=== DOCUMENT SECTION ===
Although Lot's wife was turned into a pillar of salt, I don't know that she got a one way ticket to Hell, simply for looking back---disobeying.  After All, Christ saved us who are repentant, and when she comes back(Revelation) she may just be one of the many sinners who have died before her and after who will then be able to make that decision to follow Christ.  There are a lot worse sins that have been forgiven.  All she did was "look".  Murderers, rapists, adulterers and such have and will continue to receive the option for forgiveness.


----------



## HeChangedMyName (Aug 8, 2008)

found it!

those who “sleep in the dust of the earth shall awake” (Dan. 12:2)

This is refering to people who have died and been buried(or I guess turned to salt could be applied to)

Also, When the daughter of a Synagogue ruler (died),  Jesus refered to her as being asleep.  He also refered to Lazerus as being asleep.  With both, he said that he would wake them up.  Jesus said sleep.  but to the natural eye of everyone around them, these two people were dead--physically dead and not breathing.

Mark 12:25 says of the dead, "When people rise from the dead, they neither marry nor are given in marriage but are like the angels in heaven."

Revelation 20:13 says of the dead, "The sea gave up the dead that were in it, and Death and Hades gave up the dead that were in them, and all were judged according to their works."


So, again, even though Lots wife is physically dead(asleep)  she will be back and be judged right along with the rest of us.


Now if you search a concordance and find all the references to sleep in the Bible, you will find that sometimes God caused a sleep to fall on some people(I always wondered were they physically dead or just really sleeping)  Like Adam, he was put to sleep so that God could take his rib for Eve.


----------



## tmichelle (Aug 8, 2008)

I used to wonder about this and other similary situations but I have since started realizing since God did not say, don't speculate because apparently it is not important to our salvation.  If it was then He would have told us.  Otherwise, it will just take us off track from His point in sharing this with us in the first place and we can start building up theologies surrounding these situations that He did not intend.


----------



## cocoberry10 (Aug 10, 2008)

*Thanks for this excellent breakdown.  So much for a spouse's faith saving their spouse*


FoxyScholar said:


> This is me thinking out loud:
> 
> I preface my remarks by noting (and hopefully we agree) that we are a tri-part being, made up of three things: spirit, soul, and body.

=== DATA RECORDS ===
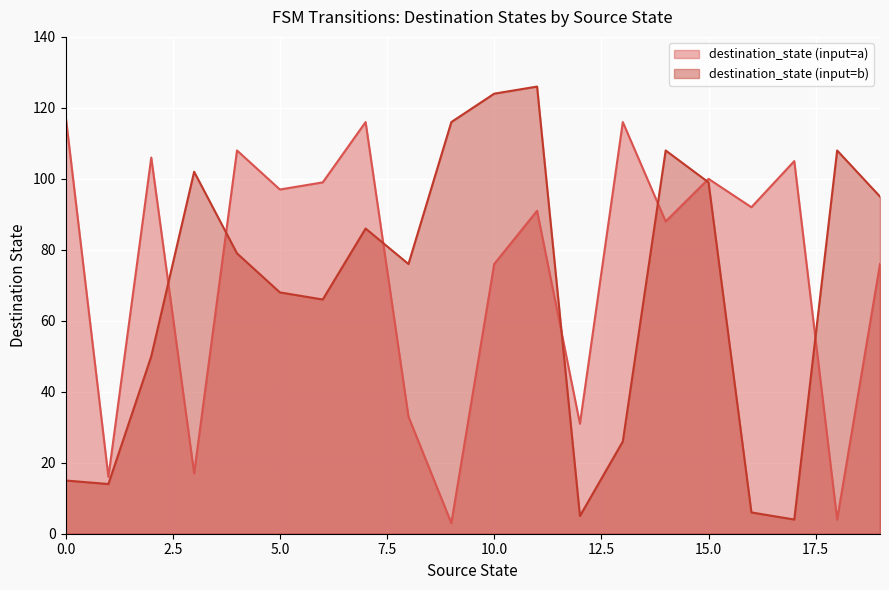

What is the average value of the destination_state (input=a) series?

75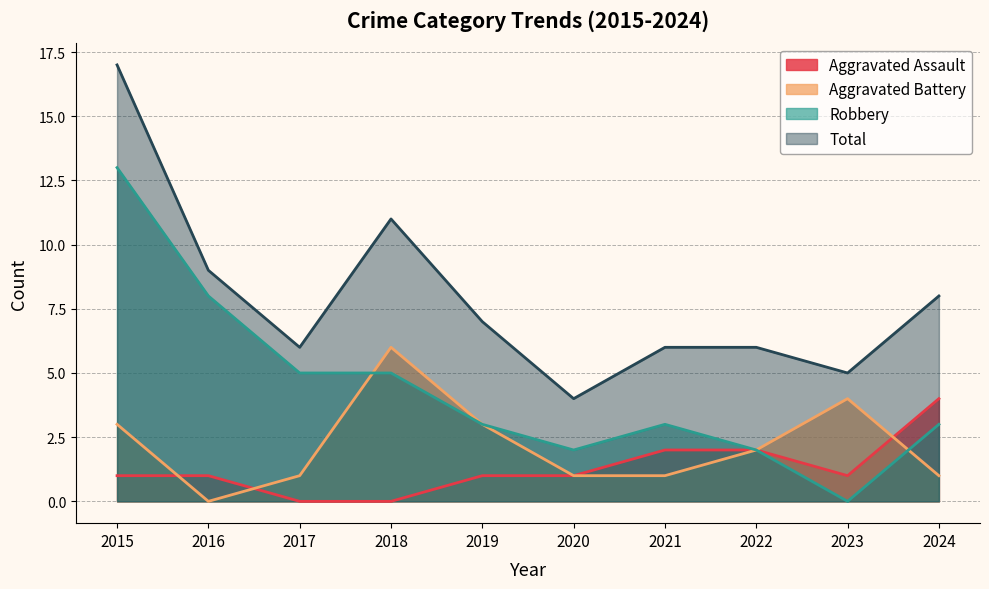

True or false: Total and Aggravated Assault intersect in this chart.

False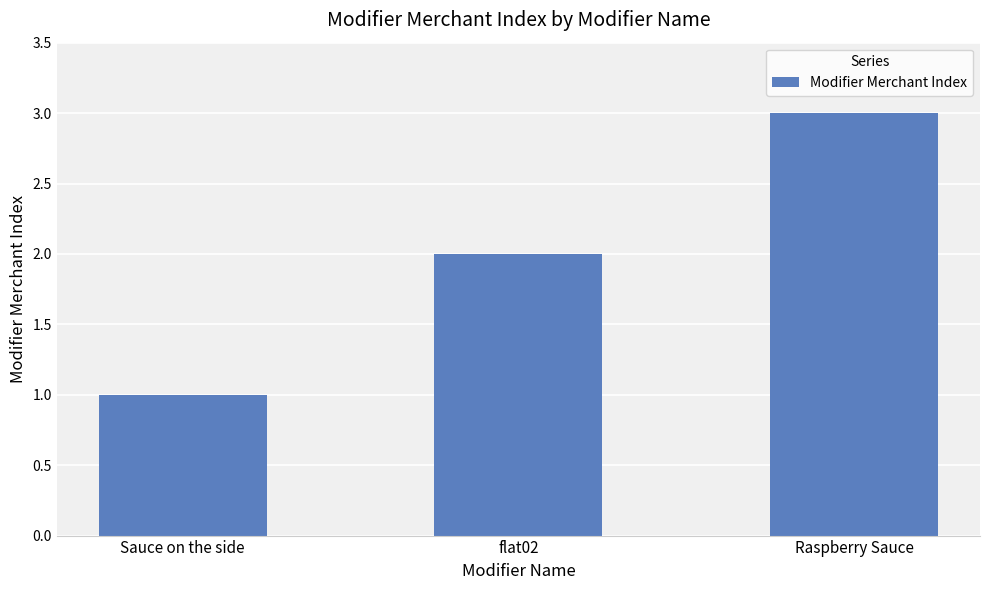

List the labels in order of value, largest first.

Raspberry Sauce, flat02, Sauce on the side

=== WHAT IS NEEDED ===
Reproduce verbatim the passage of the thread on Lot's wife from "Revelation 20:13 says" to "rib for Eve.". The records come from a source separate from the thread on Lot's wife.

=== YOUR SOLUTION ===
Revelation 20:13 says of the dead, "The sea gave up the dead that were in it, and Death and Hades gave up the dead that were in them, and all were judged according to their works."


So, again, even though Lots wife is physically dead(asleep)  she will be back and be judged right along with the rest of us.


Now if you search a concordance and find all the references to sleep in the Bible, you will find that sometimes God caused a sleep to fall on some people(I always wondered were they physically dead or just really sleeping)  Like Adam, he was put to sleep so that God could take his rib for Eve.